→ EXERCISE: Extract the records in full, leaving every picture out.

→ SUPPLIED RECORDS:
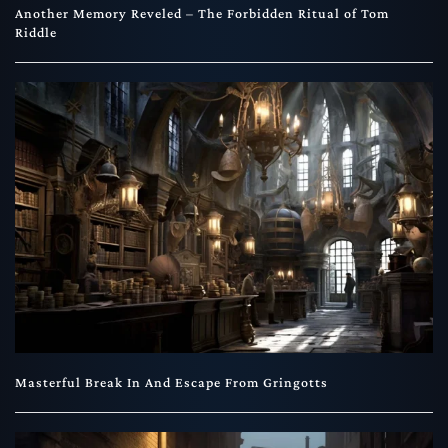
Another Memory Reveled – The Forbidden Ritual of Tom
Riddle
Masterful Break In And Escape From Gringotts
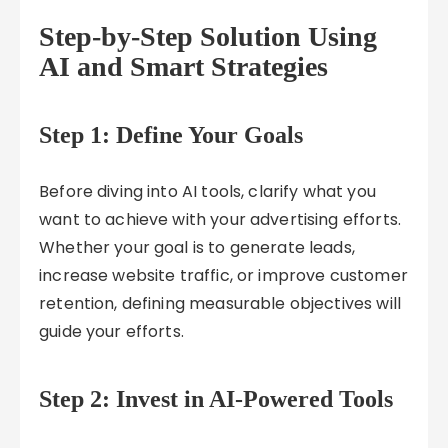
Step-by-Step Solution Using
AI and Smart Strategies
Step 1: Define Your Goals
Before diving into AI tools, clarify what you
want to achieve with your advertising efforts.
Whether your goal is to generate leads,
increase website traffic, or improve customer
retention, defining measurable objectives will
guide your efforts.
Step 2: Invest in AI-Powered Tools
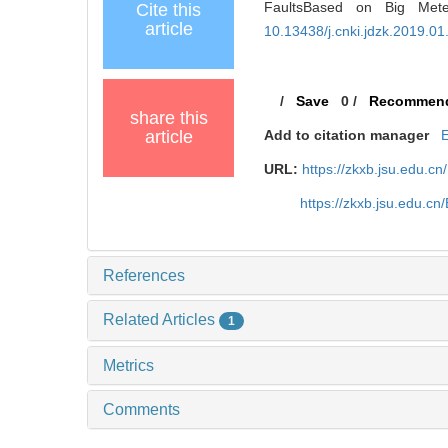
FaultsBased on Big Meteo
Cite this
article
10.13438/j.cnki.jdzk.2019.01
/
Save
0
/
Recommen
share this
article
Add to citation manager
URL:
https://zkxb.jsu.edu.c
https://zkxb.jsu.edu.c
References
Related Articles
1
Metrics
Comments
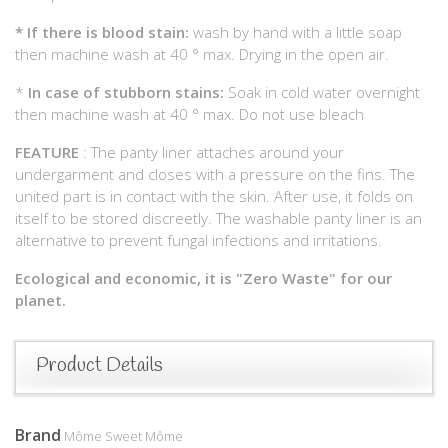
*
If there is blood stain:
wash by hand with a little soap
then machine wash at 40 ° max. Drying in the open air.
*
In case of stubborn stains:
Soak in cold water overnight
then machine wash at 40 ° max. Do not use bleach
FEATURE
: The panty liner attaches around your
undergarment and closes with a pressure on the fins. The
united part is in contact with the skin. After use, it folds on
itself to be stored discreetly. The washable panty liner is an
alternative to prevent fungal infections and irritations.
Ecological and economic, it is "Zero Waste" for our
planet.
Product Details
Brand
Môme Sweet Môme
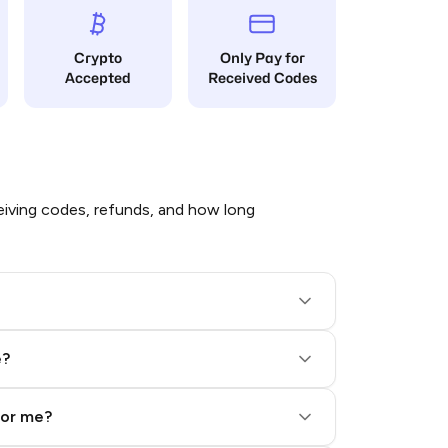
Crypto
Only Pay for
Accepted
Received Codes
iving codes, refunds, and how long
e?
for me?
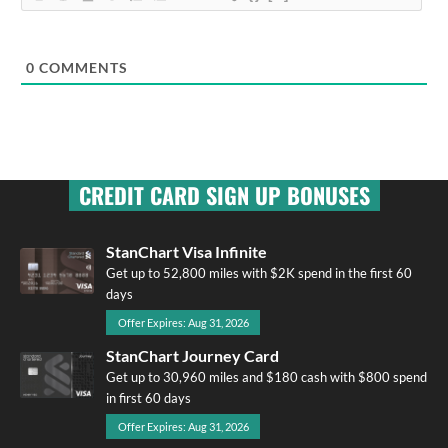
0
COMMENTS
CREDIT CARD SIGN UP BONUSES
StanChart Visa Infinite
Get up to 52,800 miles with $2K spend in the first 60
days
Offer Expires: Aug 31, 2026
StanChart Journey Card
Get up to 30,960 miles and $180 cash with $800 spend
in first 60 days
Offer Expires: Aug 31, 2026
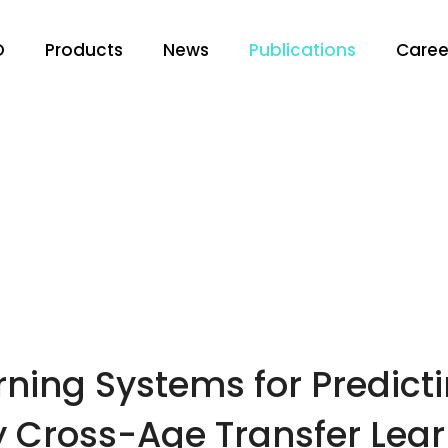
O
Products
News
Publications
Caree
ning Systems for Predicti
by Cross-Age Transfer Lea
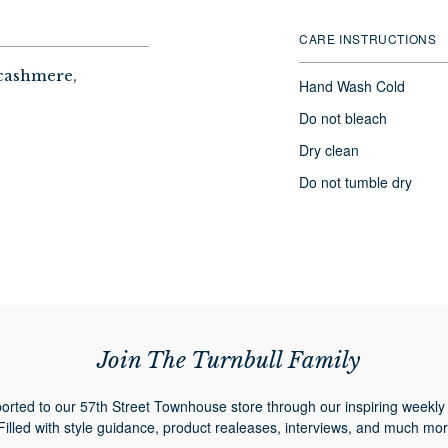
CARE INSTRUCTIONS
 cashmere,
Hand Wash Cold
Do not bleach
Dry clean
Do not tumble dry
Join The Turnbull Family
orted to our 57th Street Townhouse store through our inspiring weekly 
Filled with style guidance, product realeases, interviews, and much mor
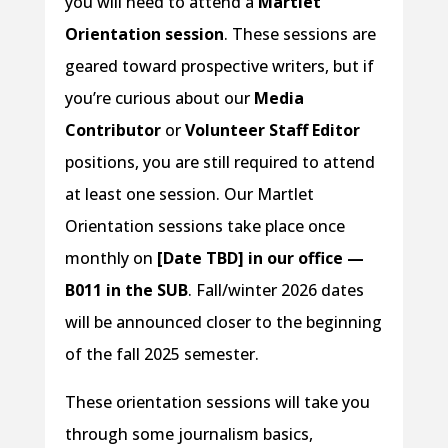
you will need to attend a
Martlet
Orientation session
. These sessions are
geared toward prospective writers, but if
you’re curious about our
Media
Contributor
or
Volunteer Staff Editor
positions, you are still required to attend
at least one session. Our Martlet
Orientation sessions take place once
monthly on
[Date TBD] in our office —
B011 in the SUB
. Fall/winter 2026 dates
will be announced closer to the beginning
of the fall 2025 semester.
These orientation sessions will take you
through some journalism basics,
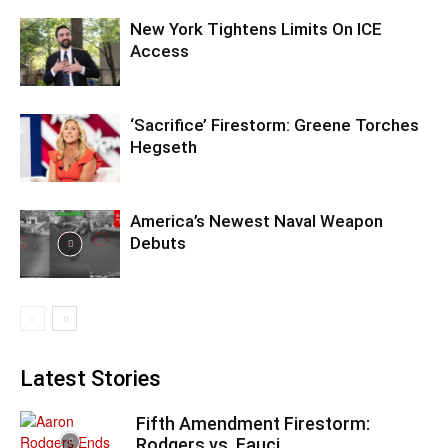
New York Tightens Limits On ICE
Access
‘Sacrifice’ Firestorm: Greene Torches
Hegseth
America’s Newest Naval Weapon
Debuts
Latest Stories
Fifth Amendment Firestorm:
Rodgers vs. Fauci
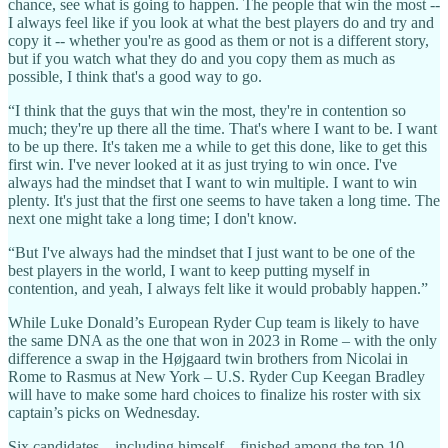
chance, see what is going to happen. The people that win the most --
I always feel like if you look at what the best players do and try and
copy it -- whether you're as good as them or not is a different story,
but if you watch what they do and you copy them as much as
possible, I think that's a good way to go.
“I think that the guys that win the most, they're in contention so
much; they're up there all the time. That's where I want to be. I want
to be up there. It's taken me a while to get this done, like to get this
first win. I've never looked at it as just trying to win once. I've
always had the mindset that I want to win multiple. I want to win
plenty. It's just that the first one seems to have taken a long time. The
next one might take a long time; I don't know.
“But I've always had the mindset that I just want to be one of the
best players in the world, I want to keep putting myself in
contention, and yeah, I always felt like it would probably happen.”
While Luke Donald’s European Ryder Cup team is likely to have
the same DNA as the one that won in 2023 in Rome – with the only
difference a swap in the Højgaard twin brothers from Nicolai in
Rome to Rasmus at New York – U.S. Ryder Cup Keegan Bradley
will have to make some hard choices to finalize his roster with six
captain’s picks on Wednesday.
Six candidates – including himself – finished among the top 10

→ SOLUTION TO THIS TASK:
Another Memory Reveled – The Forbidden Ritual of Tom
Riddle
Masterful Break In And Escape From Gringotts
Step-by-Step Solution Using
AI and Smart Strategies
Step 1: Define Your Goals
Before diving into AI tools, clarify what you
want to achieve with your advertising efforts.
Whether your goal is to generate leads,
increase website traffic, or improve customer
retention, defining measurable objectives will
guide your efforts.
Step 2: Invest in AI-Powered Tools
FaultsBased on Big Meteo
Cite this
article
10.13438/j.cnki.jdzk.2019.01
/
Save
0
/
Recommen
share this
article
Add to citation manager
URL:
https://zkxb.jsu.edu.c
https://zkxb.jsu.edu.c
References
Related Articles
1
Metrics
Comments
*
If there is blood stain:
wash by hand with a little soap
then machine wash at 40 ° max. Drying in the open air.
*
In case of stubborn stains:
Soak in cold water overnight
then machine wash at 40 ° max. Do not use bleach
FEATURE
: The panty liner attaches around your
undergarment and closes with a pressure on the fins. The
united part is in contact with the skin. After use, it folds on
itself to be stored discreetly. The washable panty liner is an
alternative to prevent fungal infections and irritations.
Ecological and economic, it is "Zero Waste" for our
planet.
Product Details
Brand
Môme Sweet Môme
Crypto
Only Pay for
Accepted
Received Codes
iving codes, refunds, and how long
e?
for me?
0
COMMENTS
CREDIT CARD SIGN UP BONUSES
StanChart Visa Infinite
Get up to 52,800 miles with $2K spend in the first 60
days
Offer Expires: Aug 31, 2026
StanChart Journey Card
Get up to 30,960 miles and $180 cash with $800 spend
in first 60 days
Offer Expires: Aug 31, 2026
O
Products
News
Publications
Caree
ning Systems for Predicti
by Cross-Age Transfer Lea
CARE INSTRUCTIONS
 cashmere,
Hand Wash Cold
Do not bleach
Dry clean
Do not tumble dry
Join The Turnbull Family
orted to our 57th Street Townhouse store through our inspiring weekly 
Filled with style guidance, product realeases, interviews, and much mor
you will need to attend a
Martlet
Orientation session
. These sessions are
geared toward prospective writers, but if
you’re curious about our
Media
Contributor
or
Volunteer Staff Editor
positions, you are still required to attend
at least one session. Our Martlet
Orientation sessions take place once
monthly on
[Date TBD] in our office —
B011 in the SUB
. Fall/winter 2026 dates
will be announced closer to the beginning
of the fall 2025 semester.
These orientation sessions will take you
through some journalism basics,
New York Tightens Limits On ICE
Access
‘Sacrifice’ Firestorm: Greene Torches
Hegseth
America’s Newest Naval Weapon
Debuts
Latest Stories
Fifth Amendment Firestorm:
Rodgers vs. Fauci
chance, see what is going to happen. The people that win the most --
I always feel like if you look at what the best players do and try and
copy it -- whether you're as good as them or not is a different story,
but if you watch what they do and you copy them as much as
possible, I think that's a good way to go.
“I think that the guys that win the most, they're in contention so
much; they're up there all the time. That's where I want to be. I want
to be up there. It's taken me a while to get this done, like to get this
first win. I've never looked at it as just trying to win once. I've
always had the mindset that I want to win multiple. I want to win
plenty. It's just that the first one seems to have taken a long time. The
next one might take a long time; I don't know.
“But I've always had the mindset that I just want to be one of the
best players in the world, I want to keep putting myself in
contention, and yeah, I always felt like it would probably happen.”
While Luke Donald’s European Ryder Cup team is likely to have
the same DNA as the one that won in 2023 in Rome – with the only
difference a swap in the Højgaard twin brothers from Nicolai in
Rome to Rasmus at New York – U.S. Ryder Cup Keegan Bradley
will have to make some hard choices to finalize his roster with six
captain’s picks on Wednesday.
Six candidates – including himself – finished among the top 10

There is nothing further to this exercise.